### [HOW TO COMPLETE THIS TASK]
Reproduce the data below exactly. Skip the pictures.
[SUPPLIED ENTRIES]
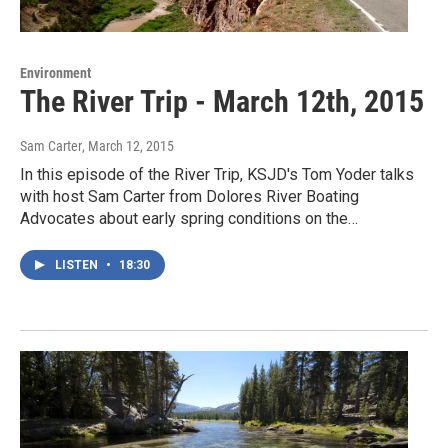
Environment
The River Trip - March 12th, 2015
Sam Carter
, March 12, 2015
In this episode of the River Trip, KSJD's Tom Yoder talks
with host Sam Carter from Dolores River Boating
Advocates about early spring conditions on the…
LISTEN
•
18:30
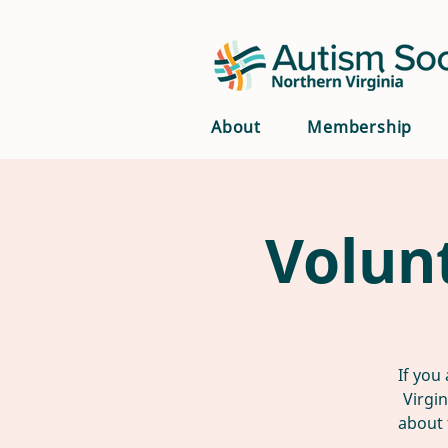
About
Membership
Volun
If you
Virgi
about 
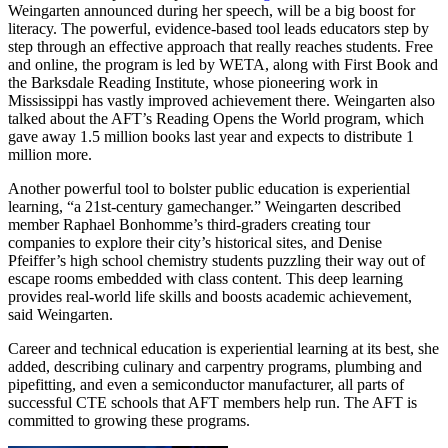
Weingarten announced during her speech, will be a big boost for
literacy. The powerful, evidence-based tool leads educators step by
step through an effective approach that really reaches students. Free
and online, the program is led by WETA, along with First Book and
the Barksdale Reading Institute, whose pioneering work in
Mississippi has vastly improved achievement there. Weingarten also
talked about the AFT’s Reading Opens the World program, which
gave away 1.5 million books last year and expects to distribute 1
million more.
Another powerful tool to bolster public education is experiential
learning, “a 21st-century gamechanger.” Weingarten described
member Raphael Bonhomme’s third-graders creating tour
companies to explore their city’s historical sites, and Denise
Pfeiffer’s high school chemistry students puzzling their way out of
escape rooms embedded with class content. This deep learning
provides real-world life skills and boosts academic achievement,
said Weingarten.
Career and technical education is experiential learning at its best, she
added, describing culinary and carpentry programs, plumbing and
pipefitting, and even a semiconductor manufacturer, all parts of
successful CTE schools that AFT members help run. The AFT is
committed to growing these programs.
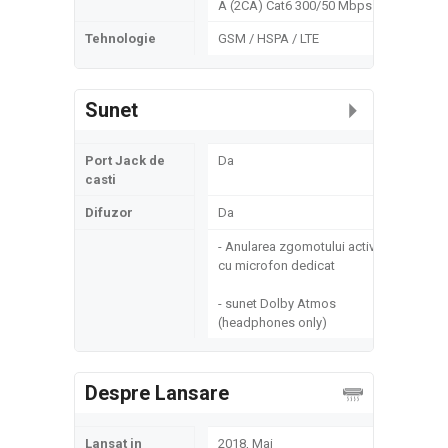
A (2CA) Cat6 300/50 Mbps
Tehnologie
GSM / HSPA / LTE
Sunet
Port Jack de
Da
casti
Difuzor
Da
- Anularea zgomotului activ
cu microfon dedicat
- sunet Dolby Atmos
(headphones only)
Despre Lansare
Lansat in
2018, Mai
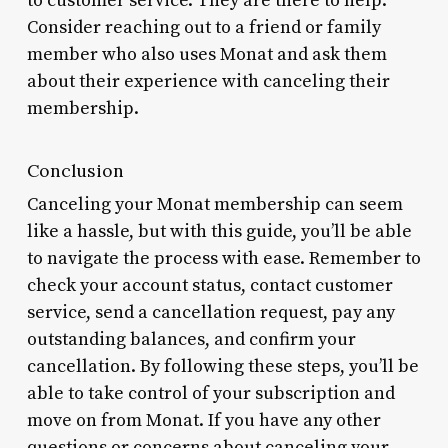
to customer service. They are there to help. *
Consider reaching out to a friend or family
member who also uses Monat and ask them
about their experience with canceling their
membership.
Conclusion
Canceling your Monat membership can seem
like a hassle, but with this guide, you’ll be able
to navigate the process with ease. Remember to
check your account status, contact customer
service, send a cancellation request, pay any
outstanding balances, and confirm your
cancellation. By following these steps, you’ll be
able to take control of your subscription and
move on from Monat. If you have any other
questions or concerns about canceling your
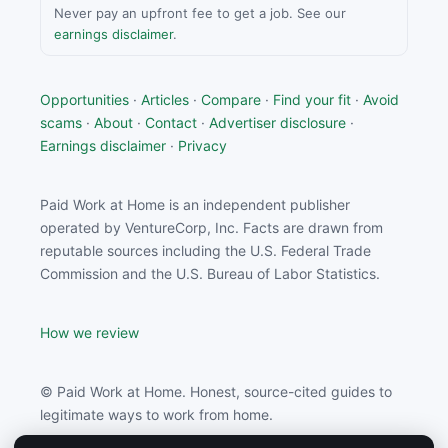
Never pay an upfront fee to get a job. See our
earnings disclaimer
.
Opportunities
·
Articles
·
Compare
·
Find your fit
·
Avoid
scams
·
About
·
Contact
·
Advertiser disclosure
·
Earnings disclaimer
·
Privacy
Paid Work at Home is an independent publisher
operated by VentureCorp, Inc. Facts are drawn from
reputable sources including the U.S. Federal Trade
Commission and the U.S. Bureau of Labor Statistics.
How we review
© Paid Work at Home. Honest, source-cited guides to
legitimate ways to work from home.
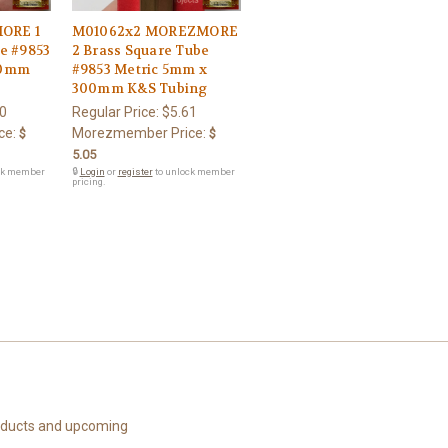
ORE 1
M01062x2 MOREZMORE
e #9853
2 Brass Square Tube
00mm
#9853 Metric 5mm x
300mm K&S Tubing
0
Regular Price:
$5.61
ce:
Morezmember Price:
$
$
5.05
ck member
🔒
Login
or
register
to unlock member
pricing.
roducts and upcoming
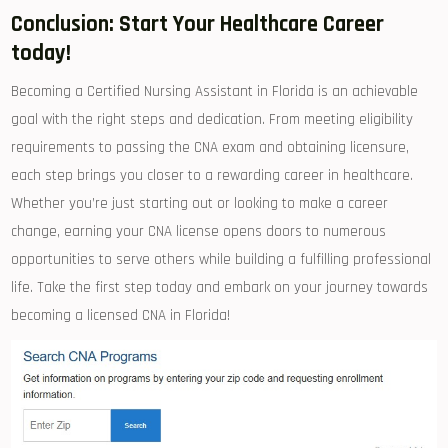
Conclusion: Start Your Healthcare Career
today!
Becoming a Certified Nursing​ Assistant in Florida is an achievable
goal with the ⁤right steps and dedication. From ​meeting eligibility
requirements to passing the CNA exam and obtaining ⁤licensure,
⁤each step brings‌ you closer to a rewarding career in healthcare.
‍Whether you’re just starting out or looking to ‍make ⁢a⁤ career
change, earning your CNA license ‌opens doors to numerous
opportunities to serve others while building a fulfilling professional
life. Take the ⁢first step today and embark on your journey towards
becoming a licensed CNA in ‌Florida!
[/SUPPLIED ENTRIES]
### [SOLUTION TO THIS PROBLEM]
Environment
The River Trip - March 12th, 2015
Sam Carter
, March 12, 2015
In this episode of the River Trip, KSJD's Tom Yoder talks
with host Sam Carter from Dolores River Boating
Advocates about early spring conditions on the…
LISTEN
•
18:30
About
Membership
Volun
If you
Virgi
about 
Weingarten announced during her speech, will be a big boost for
literacy. The powerful, evidence-based tool leads educators step by
step through an effective approach that really reaches students. Free
and online, the program is led by WETA, along with First Book and
the Barksdale Reading Institute, whose pioneering work in
Mississippi has vastly improved achievement there. Weingarten also
talked about the AFT’s Reading Opens the World program, which
gave away 1.5 million books last year and expects to distribute 1
million more.
Another powerful tool to bolster public education is experiential
learning, “a 21st-century gamechanger.” Weingarten described
member Raphael Bonhomme’s third-graders creating tour
companies to explore their city’s historical sites, and Denise
Pfeiffer’s high school chemistry students puzzling their way out of
escape rooms embedded with class content. This deep learning
provides real-world life skills and boosts academic achievement,
said Weingarten.
Career and technical education is experiential learning at its best, she
added, describing culinary and carpentry programs, plumbing and
pipefitting, and even a semiconductor manufacturer, all parts of
successful CTE schools that AFT members help run. The AFT is
committed to growing these programs.
A (2CA) Cat6 300/50 Mbps
Tehnologie
GSM / HSPA / LTE
Sunet
Port Jack de
Da
casti
Difuzor
Da
- Anularea zgomotului activ
cu microfon dedicat
- sunet Dolby Atmos
(headphones only)
Despre Lansare
Lansat in
2018, Mai
to customer service. They are there to help. *
Consider reaching out to a friend or family
member who also uses Monat and ask them
about their experience with canceling their
membership.
Conclusion
Canceling your Monat membership can seem
like a hassle, but with this guide, you’ll be able
to navigate the process with ease. Remember to
check your account status, contact customer
service, send a cancellation request, pay any
outstanding balances, and confirm your
cancellation. By following these steps, you’ll be
able to take control of your subscription and
move on from Monat. If you have any other
questions or concerns about canceling your
Never pay an upfront fee to get a job. See our
earnings disclaimer
.
Opportunities
·
Articles
·
Compare
·
Find your fit
·
Avoid
scams
·
About
·
Contact
·
Advertiser disclosure
·
Earnings disclaimer
·
Privacy
Paid Work at Home is an independent publisher
operated by VentureCorp, Inc. Facts are drawn from
reputable sources including the U.S. Federal Trade
Commission and the U.S. Bureau of Labor Statistics.
How we review
© Paid Work at Home. Honest, source-cited guides to
legitimate ways to work from home.
ORE 1
M01062x2 MOREZMORE
e #9853
2 Brass Square Tube
00mm
#9853 Metric 5mm x
300mm K&S Tubing
0
Regular Price:
$5.61
ce:
Morezmember Price:
$
$
5.05
ck member
🔒
Login
or
register
to unlock member
pricing.
roducts and upcoming
Conclusion: Start Your Healthcare Career
today!
Becoming a Certified Nursing​ Assistant in Florida is an achievable
goal with the ⁤right steps and dedication. From ​meeting eligibility
requirements to passing the CNA exam and obtaining ⁤licensure,
⁤each step brings‌ you closer to a rewarding career in healthcare.
‍Whether you’re just starting out or looking to ‍make ⁢a⁤ career
change, earning your CNA license ‌opens doors to numerous
opportunities to serve others while building a fulfilling professional
life. Take the ⁢first step today and embark on your journey towards
becoming a licensed CNA in ‌Florida!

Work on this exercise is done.